Biaya yang dikeluarkan pada
waktu perancangan produk atau pemilihan proses produks yang dimaksudkan untuk
meningkatkan keseluruhan kualitas produk tersebut.
d) Pengendalain
Proses
Biaya yang dikeluarkan untuk
teknik pengendalian proses, seperti grafik pengendalian yang memantau proses
pembuatan dalam usaha mencapai kualitas produksi yang dkehendaki.
e) Pelatihan
Biaya-biaya yang dikeluarkan
untuk pengembangan, penyiapan, pelaksanaan, penyelenggaraan, dan pemeliharaan
program latihan formal masalah kualitas.
f) Audit
kualitas
Biaya-biaya yang dikeluarkan
untuk mengevaluasi tindakan yang telah dilakukan terhadap rencana kualitas
keseluruhan.
2) Biaya Deteksi/Penilaian
Biaya
deteksi adalah biaya yang terjadi untuk menentukan apakah produk dan jasa
sesuai dengan persyaratan-peersyaratan yang kualitas.
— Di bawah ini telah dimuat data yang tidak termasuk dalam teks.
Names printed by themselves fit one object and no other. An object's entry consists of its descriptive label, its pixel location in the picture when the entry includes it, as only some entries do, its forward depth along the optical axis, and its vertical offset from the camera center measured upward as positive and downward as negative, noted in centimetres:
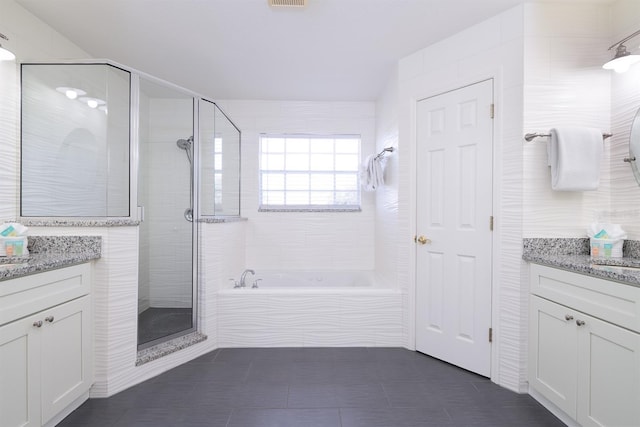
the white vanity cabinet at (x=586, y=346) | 127 -63
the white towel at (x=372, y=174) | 301 +37
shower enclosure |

Tujuan utama fungsi
deteksi ini adalah untuk menghindari terjadinya kesalahan dan kerusakan
sepanjang proses perusahaan, misalnya mencegah pengiriman barang-barang yang
tidak sesuai dengan persyaratan kepada para pelanggan.
Yang
termasuk dalam jenis kualitas ini antara lain adalah biaya:
a) Pemeriksaan
dan pengujian bahan baku yang dibeli dengan kualifikasi yang tercantum dalam
pesanan.
b) Pemeriksaan
dan pengujian produk sesuai standar perusahaan, termasuk meneliti pengepakan
dan pengiriman.
c) Pemeriksaan
kualitas produk baik produk dalam proses maupun produk jadi.
d) Evaluasi
persediaan, yaitu biaya untuk menguji produk di gudang, dengan tujuan untuk
mendeteksi terjadinya penurunan kualita produk.
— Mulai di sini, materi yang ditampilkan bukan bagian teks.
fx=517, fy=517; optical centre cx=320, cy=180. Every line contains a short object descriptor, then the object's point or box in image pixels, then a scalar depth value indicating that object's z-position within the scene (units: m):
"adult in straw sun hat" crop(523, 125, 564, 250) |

3) Biaya Kegagalan Internal
Biaya kegagalan internal adalah
biaya yang terjadi karena ada ketidaksesuaian dengan persyaratan dan
terdeteksi sebelum barang atau jasa
tersebut dikirimkan ke pihak luar (pelanggan).
Biaya
kegagalan internal terdiri atas beberapa jenis biaya, yaitu:
a) Sisa
bahan (Scrap).
Biaya ini adalah biaya yang
ditimbulkan karena adanya sisa bahan baku yang tidak terpakai dalam upaya untuk
memenuhi tingkat kualitas yang dikehendaki.
b) Pengerjaan
ulang. Biaya ini dilakukan untuk memenuhi standar kualitas yang disyaratkan.
c) Biaya
untuk memperoleh material (bahan baku). Biaya yang dikeluarkan karena adanya
penolakan (rejects) dan pengaduan (complaints) terhadap bahan
baku yang dibeli.
d) Factory
contact engineering. Biaya penilaian kelayakan terhadap hasil
produksi yang menyangkut masalah kualitas.
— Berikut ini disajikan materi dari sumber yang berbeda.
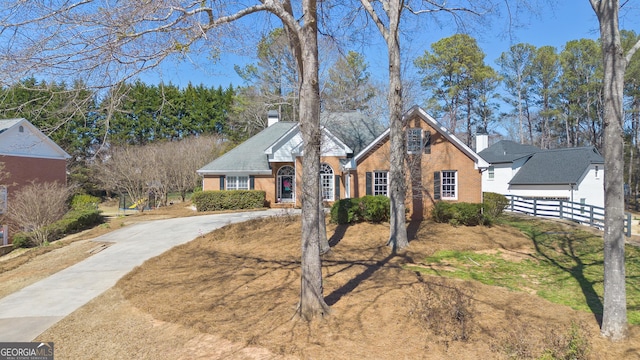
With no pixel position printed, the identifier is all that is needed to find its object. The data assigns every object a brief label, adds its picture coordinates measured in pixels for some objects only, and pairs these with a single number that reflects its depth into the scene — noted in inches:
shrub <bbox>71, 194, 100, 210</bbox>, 1084.2
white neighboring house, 1005.2
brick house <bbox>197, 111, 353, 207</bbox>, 786.8
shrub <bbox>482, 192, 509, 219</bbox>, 546.6
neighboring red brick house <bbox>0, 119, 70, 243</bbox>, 710.6
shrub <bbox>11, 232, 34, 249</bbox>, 574.2
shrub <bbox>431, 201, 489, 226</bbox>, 525.3
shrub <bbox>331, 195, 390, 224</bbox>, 522.3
4) Biaya Kegagalan Eksternal
Biaya
kegagalan ekternal adalah biaya yang terjadi karena produk atau jasa gagal
memenuhi persyaratan yang diketahui setelah produk tersebut dikirimkan kepada
para pelanggan. Biaya ini merupakan biaya yang paling membahayakan, karena
dapat menyebabkan reputasi yang buruk, kehilangan pelanggan, dan penurunan
pangsa pasar. Biaya ini tidak perlu terjadi bila tidak ada kerusakan.
Biaya
kegagalan ekternal terdiri atas beberapa macam biaya, diantaranya adalah:
a)
Biaya penanganan keluhan selama masa garansi, melipui
reparasi, atau penukaran produk.
b)
Biaya penanganan keluhan di luar masa garansi.
c)
Pelayanan (servis) produk, yang diakibatkan oleh usaha
untuk memperbaiki ketidaksempurnaan atau untuk pengujian khusus, atau untuk
memperbaiki cacat yang bukan disebabkan oleh keluhan pelanggan.
d)
Product habity. Biaya yang timbul
sehubungan dengan jaminan atau pertanggungjawaban atas kegagalan memenuhi
standar kualitas (quality failures).
e)
Biaya penarikan kembali produk.
D. Kualitas Sebagai Alternatif Peningkatan Daya Saing dan Kepuasan Pelanggan
Berbicara mengenai
peningkatan daya saing dan kepuasan pelanggan maka yang muncul di benak kita
adalah bagaimana menciptakan suatu produk yang berkualitas dan mempertahankan
kepuasan para pelanggan. Dalam pendekatan TQM, kualitas ditentukan oleh
pelanggan karena semua usaha manajemen dalam TQM diarahkan kepada satu tujuan
utama yaitu terciptanya kepuasan pelanggan. Adanya kepuasan pelanggan dapat
memberikan beberapa manfaat, diantaranya (Fandy Tjiptono, 1994., p. 9).
1.
Hubungan antara perusahaan dan para pelanggannya
menjadi harmonis.
2.
Memberikan dasar yang baik bagi pembelian ulang
3.
Dapat mendorong terciptanya loyalitas pelanggan
4.
Membentuk suatu rekomendasi dari mulut ke mulut (word-of-mouth)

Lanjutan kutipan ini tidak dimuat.